I went to buy a semi-rare videogame (Final Fantasy Tactics, before it became a Greatest Hit). Met this girl in a Wendys parking lot, she gave me the cd case. I opened it, and it was empty. I demanded my $20 back, she looked at me and said if I did anything other than leave, she would lie and say I assaulted her. I pulled out my phone and started to pretend to record her (my cell at the time had no camera) and she started stumbling around, pretending I had attacked her. After a minute if this silliness, our eyes met and I think she realized how ridiculous this was getting, and gave me my money back.

7.

Beboprockss:

I bought a set of Samsonite luggage, met the man in a crowded parking lot. He kept saying “I didn’t expect you to be so cute.” He had Been waiting in the lot, saw me get off the bus and walk in, and kept trying to let him give me a ride home. I declined, and while waiting on the bus, saw him drive past 5 more times. He was a creeper.

8.

thepigwanker:

Two of my roommates went to purchase a couch from someone living on the third floor of an apartment building. They paid for the couch but, somewhere between the 2nd and 3rd floors, got it stuck so badly in the stairwell they decided to cut their losses and just leave it there.

9.

Inspector-34:

It was a few weeks before my Junior year of College so this was 2010. I wanted to sell an old couch from my previous house because we were getting 2 new roommates and they already had couches. I posted the ad and 15 minutes later I got an e-mail. The guy said he would pay 75 for the couch (i had listed it at 100) but would bring some Xbox games to trade to make up the difference. Okay nice. So he pulls up in a truck with two women in the bed. I insist on helping him get the couch outside but he says no and has the two women do it. Then, it gets interesting. He says he only has $50 but if I took the money, he would “give” me one the girls for 20 minutes. Keep in mind, he told me this as the couch is sitting in his truck. I didn’t know what to say. I took the $50 and said to just leave. He was insulted for some reason and threatened to come back and “beat my ass and rob me blind.” We moved to our new house the next day with our new roommates. Fast forward a month I read in my school’s newspaper and on the front page was a picture of my old street with the headline “Man arrested intimidating students at a party with a crow bar.” My old residence. I read on. His name was Bruce and his criminal background included 17 misdemeanors and a dropped rape and attempted kidnapping charge. Also, just as icing on the cake, he was also wanted in Ohio on numerous stalking charges. Craigslist…never again

10.

ShawnisMaximus:

Not Craigslist but kijiji (same idea, different site). A couple years ago I was buying some DVD’s from a guy. I had drank too much the night before and was having a hellish hangover but decided to go get the DVD’s anyways. He was on the sketchy side of town. Anyways I pull up to his house. It is a five-plex (five attached houses) and there is a note on the front door to go to the back. So I go to the back and there are these three gangster lookin’ guys mid-day drunk and some cracked out girl with her shirt tied up, barely covering her and in short shorts. They all stop what they are doing and stare at me.

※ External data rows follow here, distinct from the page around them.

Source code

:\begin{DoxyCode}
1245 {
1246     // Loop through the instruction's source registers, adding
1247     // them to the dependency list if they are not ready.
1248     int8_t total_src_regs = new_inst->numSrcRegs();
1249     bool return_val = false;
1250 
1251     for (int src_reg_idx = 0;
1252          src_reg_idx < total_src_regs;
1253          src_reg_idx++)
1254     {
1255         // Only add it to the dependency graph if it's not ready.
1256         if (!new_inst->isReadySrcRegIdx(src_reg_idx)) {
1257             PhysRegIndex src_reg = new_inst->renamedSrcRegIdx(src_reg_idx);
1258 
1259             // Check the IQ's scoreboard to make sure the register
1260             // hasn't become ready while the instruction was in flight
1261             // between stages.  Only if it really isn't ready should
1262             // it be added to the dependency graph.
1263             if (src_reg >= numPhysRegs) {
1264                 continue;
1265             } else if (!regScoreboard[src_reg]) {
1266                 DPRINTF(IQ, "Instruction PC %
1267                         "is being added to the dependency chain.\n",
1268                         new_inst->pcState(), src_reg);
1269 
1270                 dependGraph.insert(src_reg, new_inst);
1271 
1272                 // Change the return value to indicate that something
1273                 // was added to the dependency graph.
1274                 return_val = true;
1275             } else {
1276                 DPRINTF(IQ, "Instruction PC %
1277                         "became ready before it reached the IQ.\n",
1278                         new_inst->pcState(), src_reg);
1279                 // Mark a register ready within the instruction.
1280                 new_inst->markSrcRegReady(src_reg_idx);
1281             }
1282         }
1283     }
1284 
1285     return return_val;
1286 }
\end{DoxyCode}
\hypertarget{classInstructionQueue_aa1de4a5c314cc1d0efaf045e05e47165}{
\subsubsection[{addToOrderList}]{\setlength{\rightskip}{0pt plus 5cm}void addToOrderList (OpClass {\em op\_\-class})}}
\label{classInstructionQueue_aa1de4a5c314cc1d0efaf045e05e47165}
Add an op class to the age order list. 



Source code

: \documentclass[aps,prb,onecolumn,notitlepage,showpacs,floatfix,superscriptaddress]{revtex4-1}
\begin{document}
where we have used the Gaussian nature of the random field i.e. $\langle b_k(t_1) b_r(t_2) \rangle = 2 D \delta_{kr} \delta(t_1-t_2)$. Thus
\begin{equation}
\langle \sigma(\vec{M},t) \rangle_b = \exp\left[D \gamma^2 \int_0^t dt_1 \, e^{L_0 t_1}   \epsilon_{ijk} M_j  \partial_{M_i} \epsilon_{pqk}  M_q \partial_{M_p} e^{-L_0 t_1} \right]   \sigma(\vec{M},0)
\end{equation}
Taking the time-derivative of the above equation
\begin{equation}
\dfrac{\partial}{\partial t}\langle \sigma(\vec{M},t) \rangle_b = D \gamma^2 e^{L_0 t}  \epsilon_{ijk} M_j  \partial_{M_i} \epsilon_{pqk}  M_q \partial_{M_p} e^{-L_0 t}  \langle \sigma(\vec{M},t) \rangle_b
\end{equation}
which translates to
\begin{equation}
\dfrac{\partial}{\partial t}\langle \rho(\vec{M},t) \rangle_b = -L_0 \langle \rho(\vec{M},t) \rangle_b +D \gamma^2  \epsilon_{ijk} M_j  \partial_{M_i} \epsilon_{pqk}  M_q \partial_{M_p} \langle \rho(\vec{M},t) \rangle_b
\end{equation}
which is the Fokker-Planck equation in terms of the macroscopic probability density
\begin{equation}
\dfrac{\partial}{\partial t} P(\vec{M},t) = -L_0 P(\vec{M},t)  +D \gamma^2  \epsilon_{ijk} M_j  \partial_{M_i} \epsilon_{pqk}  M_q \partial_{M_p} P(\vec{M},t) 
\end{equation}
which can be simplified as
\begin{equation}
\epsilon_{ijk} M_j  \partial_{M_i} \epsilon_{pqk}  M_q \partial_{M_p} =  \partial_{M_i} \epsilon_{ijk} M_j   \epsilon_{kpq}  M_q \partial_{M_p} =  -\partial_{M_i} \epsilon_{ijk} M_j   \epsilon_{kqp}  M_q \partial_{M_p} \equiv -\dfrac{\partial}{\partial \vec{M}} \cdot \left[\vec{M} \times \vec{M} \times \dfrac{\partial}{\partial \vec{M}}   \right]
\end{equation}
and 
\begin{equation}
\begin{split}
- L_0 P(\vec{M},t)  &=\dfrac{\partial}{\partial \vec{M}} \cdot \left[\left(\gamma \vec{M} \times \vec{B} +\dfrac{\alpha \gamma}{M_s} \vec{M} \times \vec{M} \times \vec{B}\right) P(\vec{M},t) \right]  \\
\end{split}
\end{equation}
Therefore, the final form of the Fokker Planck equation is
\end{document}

“Uhmm are you selling the dvd’s?” I ask, sweating beneath my dorky spider-man t-shirt.
“DVD’s? Nah man don’t have any of those. Want some crack?” Says the largest one, flexing his muscles.

“Uhh no thanks”

“What about my girl here?”

“What do you mean?” My face is dripping sweat at this point.

“You wana take her home?”

“Uhmm no thanks I saw this ad on kijiji-”

“Why not? You think she’s ugly?” he stands up and looks at me menacingly while I stammer and then says “ahhh I’m just fuckin’ with you man. No dvd’s. Sure you don’t want no crack?”

“No. Okay I gotta go cya” and then I turned around and got the hell out of there.